### Work task
Go line by line through the records below. Copy whichever lines contain the string "happen".

### Input for this task

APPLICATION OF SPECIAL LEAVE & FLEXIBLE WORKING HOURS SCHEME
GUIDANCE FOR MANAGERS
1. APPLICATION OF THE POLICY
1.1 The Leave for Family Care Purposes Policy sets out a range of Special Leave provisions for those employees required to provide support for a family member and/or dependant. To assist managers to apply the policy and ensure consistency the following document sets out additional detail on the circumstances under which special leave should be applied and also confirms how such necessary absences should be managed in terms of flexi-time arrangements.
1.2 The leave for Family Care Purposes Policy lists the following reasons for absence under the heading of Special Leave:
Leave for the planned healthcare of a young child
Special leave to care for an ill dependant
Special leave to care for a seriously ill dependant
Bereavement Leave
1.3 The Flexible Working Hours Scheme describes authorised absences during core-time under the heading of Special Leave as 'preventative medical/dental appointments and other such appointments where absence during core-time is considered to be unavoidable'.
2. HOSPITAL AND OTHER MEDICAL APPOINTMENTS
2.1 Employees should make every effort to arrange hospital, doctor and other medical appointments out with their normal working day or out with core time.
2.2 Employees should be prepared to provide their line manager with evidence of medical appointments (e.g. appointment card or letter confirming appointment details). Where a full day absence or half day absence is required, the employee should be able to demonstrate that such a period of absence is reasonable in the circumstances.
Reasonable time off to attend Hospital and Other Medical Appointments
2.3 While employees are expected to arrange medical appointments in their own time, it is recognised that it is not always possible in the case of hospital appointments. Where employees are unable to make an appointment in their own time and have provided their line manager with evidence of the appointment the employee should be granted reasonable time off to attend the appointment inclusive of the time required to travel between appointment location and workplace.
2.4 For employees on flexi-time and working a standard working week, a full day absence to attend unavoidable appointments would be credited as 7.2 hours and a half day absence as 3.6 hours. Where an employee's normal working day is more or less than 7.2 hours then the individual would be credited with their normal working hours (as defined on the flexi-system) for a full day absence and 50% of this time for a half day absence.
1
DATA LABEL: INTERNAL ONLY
--
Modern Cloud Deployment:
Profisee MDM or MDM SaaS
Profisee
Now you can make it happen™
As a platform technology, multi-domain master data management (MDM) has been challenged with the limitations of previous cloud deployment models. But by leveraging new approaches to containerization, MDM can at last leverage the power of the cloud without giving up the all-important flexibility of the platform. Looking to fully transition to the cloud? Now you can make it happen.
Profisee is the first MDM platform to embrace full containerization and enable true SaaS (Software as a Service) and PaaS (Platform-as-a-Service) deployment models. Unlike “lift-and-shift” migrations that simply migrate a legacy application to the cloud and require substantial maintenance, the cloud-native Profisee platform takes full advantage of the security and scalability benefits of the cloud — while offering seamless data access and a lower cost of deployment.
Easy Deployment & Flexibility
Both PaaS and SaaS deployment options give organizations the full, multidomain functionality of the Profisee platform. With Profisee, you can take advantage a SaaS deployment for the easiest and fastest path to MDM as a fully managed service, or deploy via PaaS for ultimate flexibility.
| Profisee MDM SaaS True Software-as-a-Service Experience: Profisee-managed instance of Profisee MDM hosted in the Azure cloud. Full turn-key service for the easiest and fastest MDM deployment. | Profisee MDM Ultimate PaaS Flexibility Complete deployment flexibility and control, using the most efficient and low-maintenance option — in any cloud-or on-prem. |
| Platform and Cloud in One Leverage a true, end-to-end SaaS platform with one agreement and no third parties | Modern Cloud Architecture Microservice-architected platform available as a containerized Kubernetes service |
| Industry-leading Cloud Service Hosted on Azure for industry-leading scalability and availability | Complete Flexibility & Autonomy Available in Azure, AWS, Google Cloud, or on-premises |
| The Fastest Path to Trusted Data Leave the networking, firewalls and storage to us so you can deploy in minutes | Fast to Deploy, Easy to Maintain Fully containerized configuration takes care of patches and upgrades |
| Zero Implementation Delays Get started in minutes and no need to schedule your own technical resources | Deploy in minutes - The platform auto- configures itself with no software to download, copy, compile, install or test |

### Your solution
Now you can make it happen™
As a platform technology, multi-domain master data management (MDM) has been challenged with the limitations of previous cloud deployment models. But by leveraging new approaches to containerization, MDM can at last leverage the power of the cloud without giving up the all-important flexibility of the platform. Looking to fully transition to the cloud? Now you can make it happen.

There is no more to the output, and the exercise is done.